— Directions —
Where the string "down" occurs in a line of the entries below, copy that line.

— Input records —
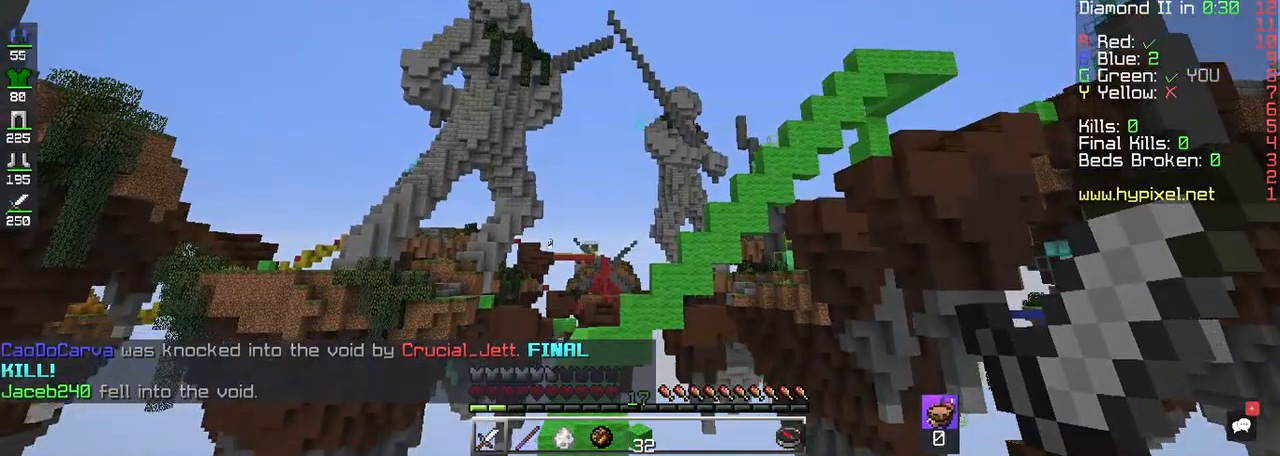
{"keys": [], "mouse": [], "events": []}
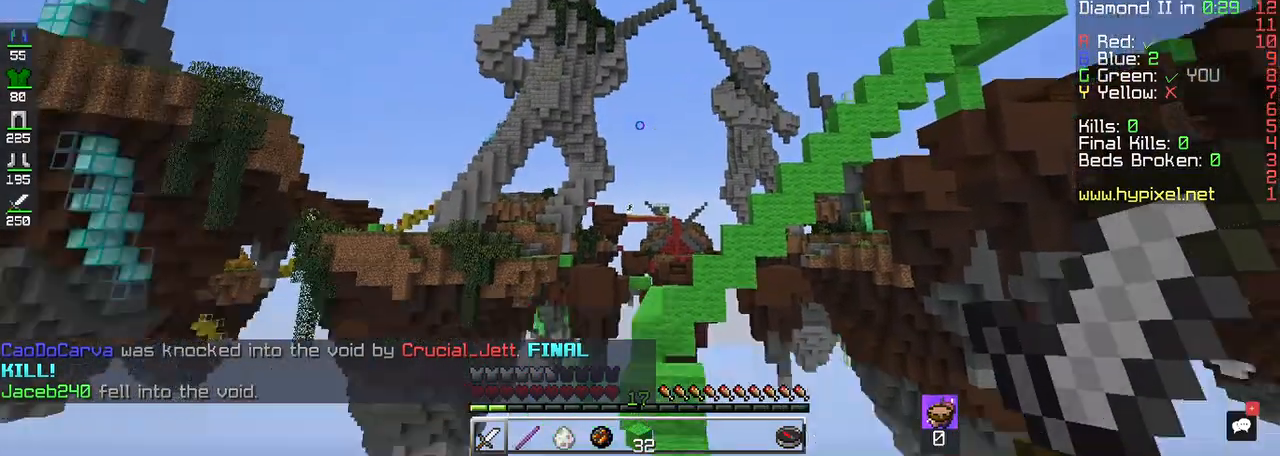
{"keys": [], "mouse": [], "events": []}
---
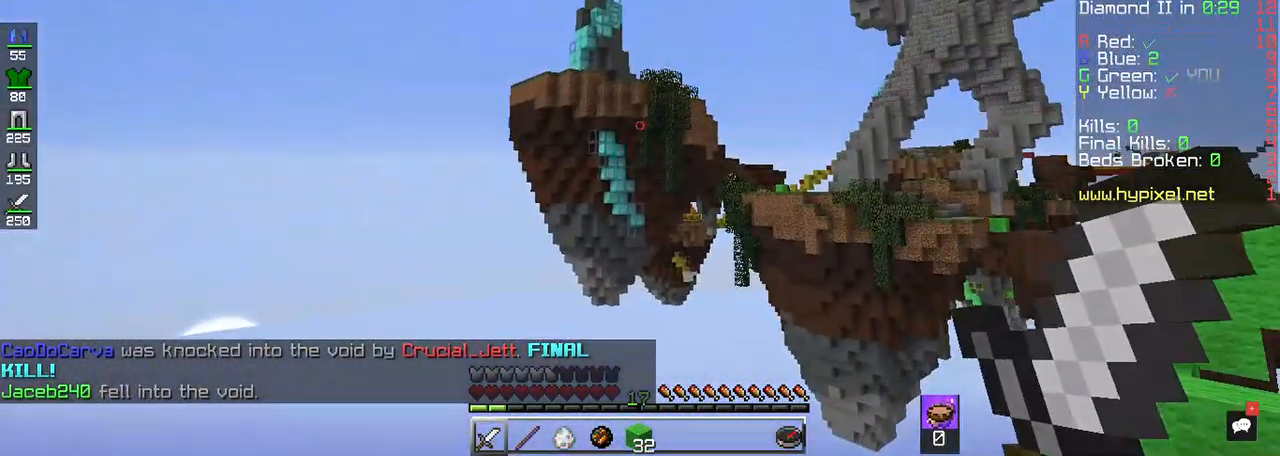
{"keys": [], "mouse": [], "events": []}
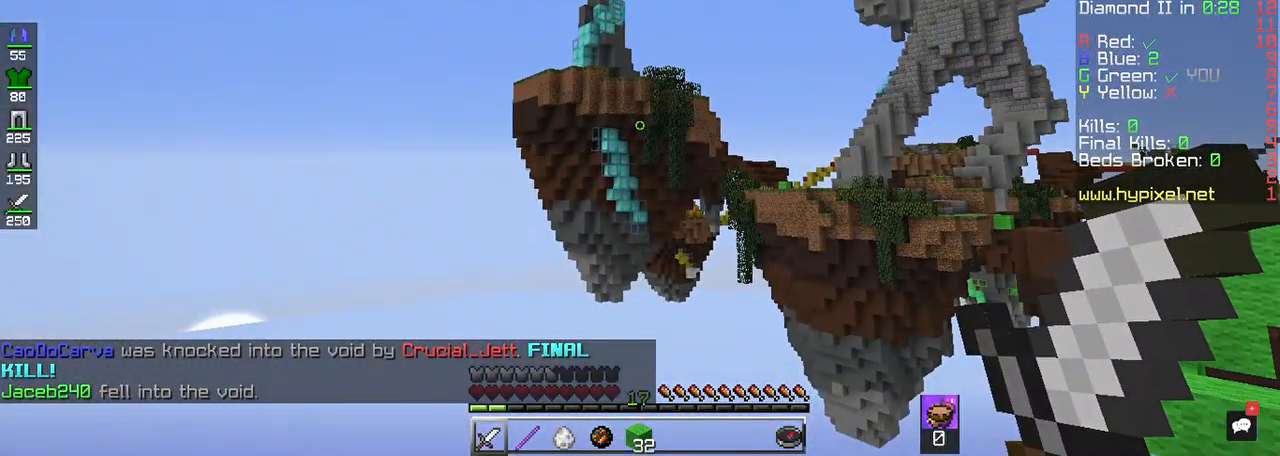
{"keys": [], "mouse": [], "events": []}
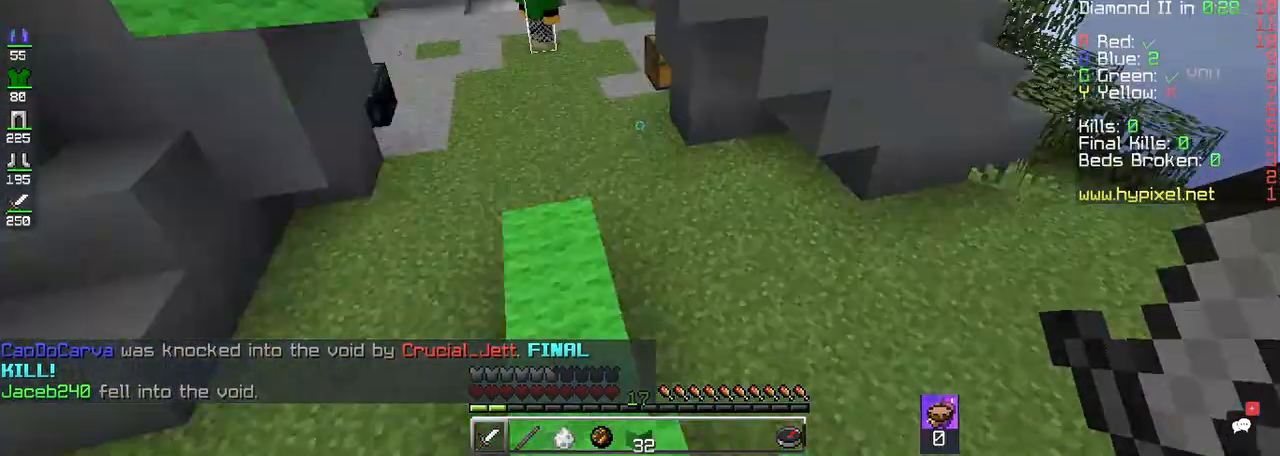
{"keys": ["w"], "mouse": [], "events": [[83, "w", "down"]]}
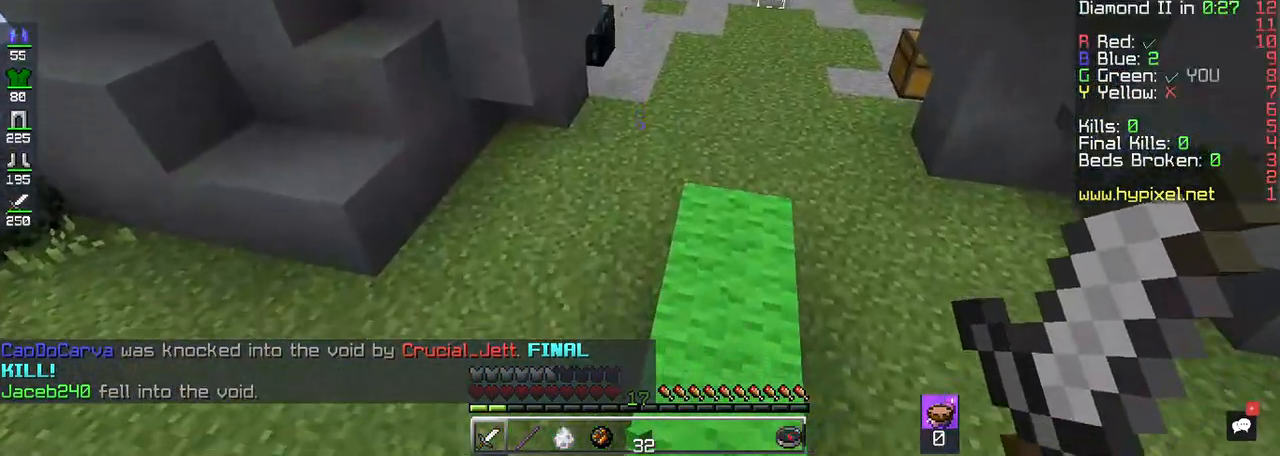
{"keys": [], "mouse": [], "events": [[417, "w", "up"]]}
* * *
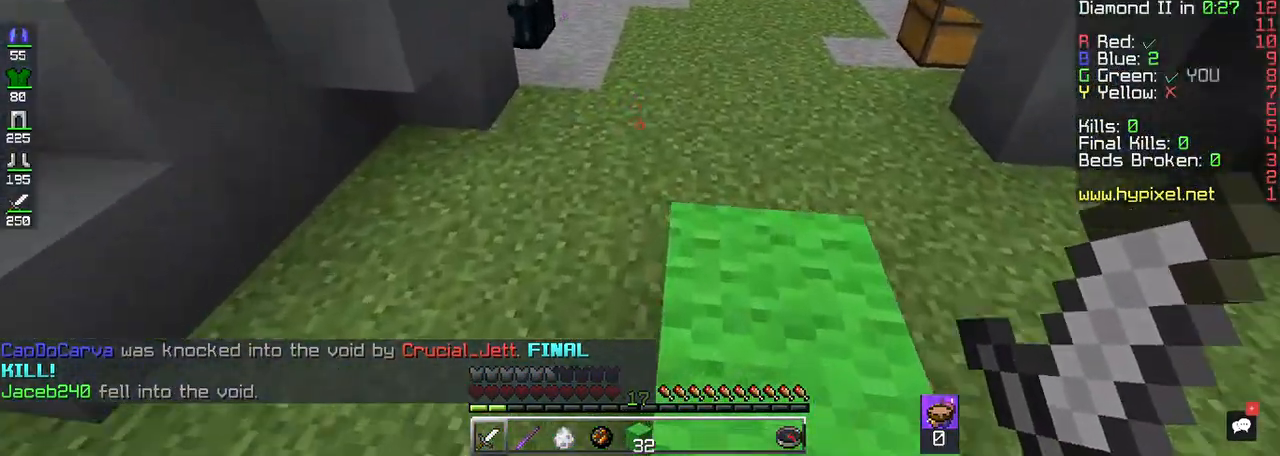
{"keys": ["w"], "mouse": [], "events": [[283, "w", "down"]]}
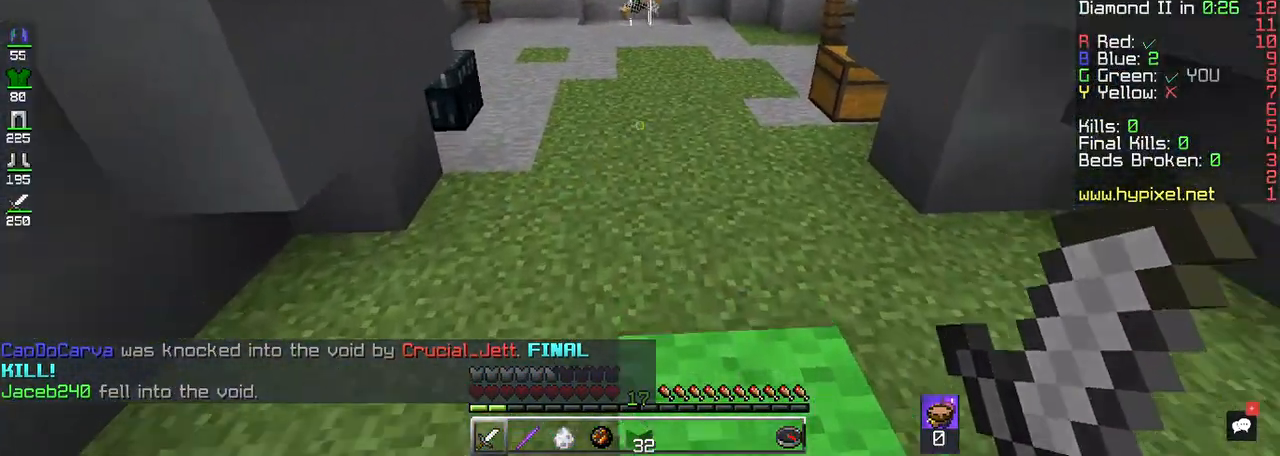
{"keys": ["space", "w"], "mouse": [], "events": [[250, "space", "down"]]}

— Exercise result —
{"keys": ["w"], "mouse": [], "events": [[83, "w", "down"]]}
{"keys": ["w"], "mouse": [], "events": [[283, "w", "down"]]}
{"keys": ["space", "w"], "mouse": [], "events": [[250, "space", "down"]]}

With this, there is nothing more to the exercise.